(VORLIEGENDER AUSZUG):
_ _ _ _

Um die Zahl der Spender zu erhöhen, schaltet sich jetzt die Politik ein. Ein neues Gesetz muss her, darüber sind sich wohl die meisten einig. Weniger Harmonie herrscht allerdings bei der Frage, wie das Regelwerk aussehen soll und nach welchen Kriterien man die Bürger dazu bringt, sich mit dem Thema auseinanderzusetzen.

Um ethische und rechtliche Fragen zu klären, findet am Mittwoch eine Anhörung im Gesundheitsausschuss statt. Transplantationsexperten, Medizinethiker und auch die Kirche sollen Stellung beziehen. "Noch ist das Verfahren vollkommen offen", sagt die Vorsitzende des Ausschusses, Carola Reimann der taz. Damit will sie dem Eindruck entgegenwirken, es gebe längst eine Mehrheit für eine Lösung.

Immerhin, es gibt zwei grundsätzliche Richtungen: Eine, die auf der einmaligen Entscheidung der Bürger für oder gegen die Organspende basiert. Das setzt voraus, dass sich jeder – gezwungenermaßen – mit dem unliebsamen Thema befasst. Diesen Zwang zu einer Entscheidung in die ein oder andere Richtung findet nicht jeder gut. Allen voran die FDP, die auf das Recht pocht, sich auch einfach mal nicht entscheiden zu müssen. Ein anderer Ansatz will Organspenden zur Regel machen. Für diese "erweiterte Widerspruchsregelung" plädiert etwa Bayerns Gesundheitsminister Markus Söder. Jeder Bürger ist also automatisch Spender, solange er sich nicht ausdrücklich dagegen ausspricht. Auch einige seiner Kollegen aus den Ländern wollen diese Initiative unterstützen.

_ _ _ _

(DATENSÄTZE):
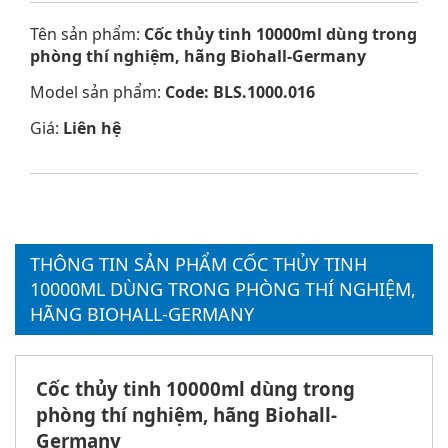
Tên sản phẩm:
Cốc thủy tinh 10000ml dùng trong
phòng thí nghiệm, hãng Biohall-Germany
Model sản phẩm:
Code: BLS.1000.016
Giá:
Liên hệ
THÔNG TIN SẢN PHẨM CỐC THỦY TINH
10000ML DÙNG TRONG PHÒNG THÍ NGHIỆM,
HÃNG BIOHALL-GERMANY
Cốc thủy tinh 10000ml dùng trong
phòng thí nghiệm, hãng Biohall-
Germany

_ _ _ _

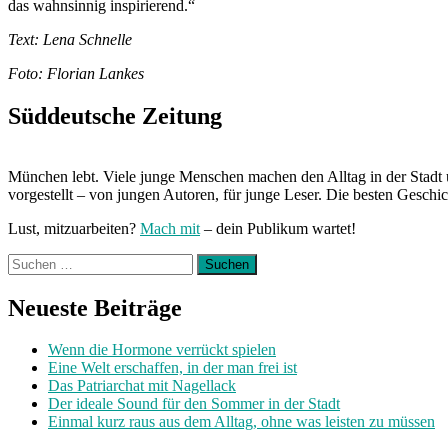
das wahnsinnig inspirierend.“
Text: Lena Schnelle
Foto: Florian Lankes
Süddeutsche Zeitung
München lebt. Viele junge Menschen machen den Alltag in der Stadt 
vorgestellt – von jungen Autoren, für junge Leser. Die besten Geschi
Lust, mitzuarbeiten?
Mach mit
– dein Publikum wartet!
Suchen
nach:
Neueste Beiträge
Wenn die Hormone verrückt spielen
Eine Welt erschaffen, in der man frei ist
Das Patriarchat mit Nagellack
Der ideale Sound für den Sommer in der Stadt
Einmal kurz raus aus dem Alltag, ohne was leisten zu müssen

_ _ _ _

(DEINE ANWEISUNGEN): Schreibe aus dem Auszug zur Organspende wortgetreu die Stelle ab, die bei den Worten „Um die Zahl“ beginnt und nach „für eine Lösung.“ endet. Die Datensätze spielen hierfür keine Rolle.

(GELÖSTE AUFGABE):
Um die Zahl der Spender zu erhöhen, schaltet sich jetzt die Politik ein. Ein neues Gesetz muss her, darüber sind sich wohl die meisten einig. Weniger Harmonie herrscht allerdings bei der Frage, wie das Regelwerk aussehen soll und nach welchen Kriterien man die Bürger dazu bringt, sich mit dem Thema auseinanderzusetzen.

Um ethische und rechtliche Fragen zu klären, findet am Mittwoch eine Anhörung im Gesundheitsausschuss statt. Transplantationsexperten, Medizinethiker und auch die Kirche sollen Stellung beziehen. "Noch ist das Verfahren vollkommen offen", sagt die Vorsitzende des Ausschusses, Carola Reimann der taz. Damit will sie dem Eindruck entgegenwirken, es gebe längst eine Mehrheit für eine Lösung.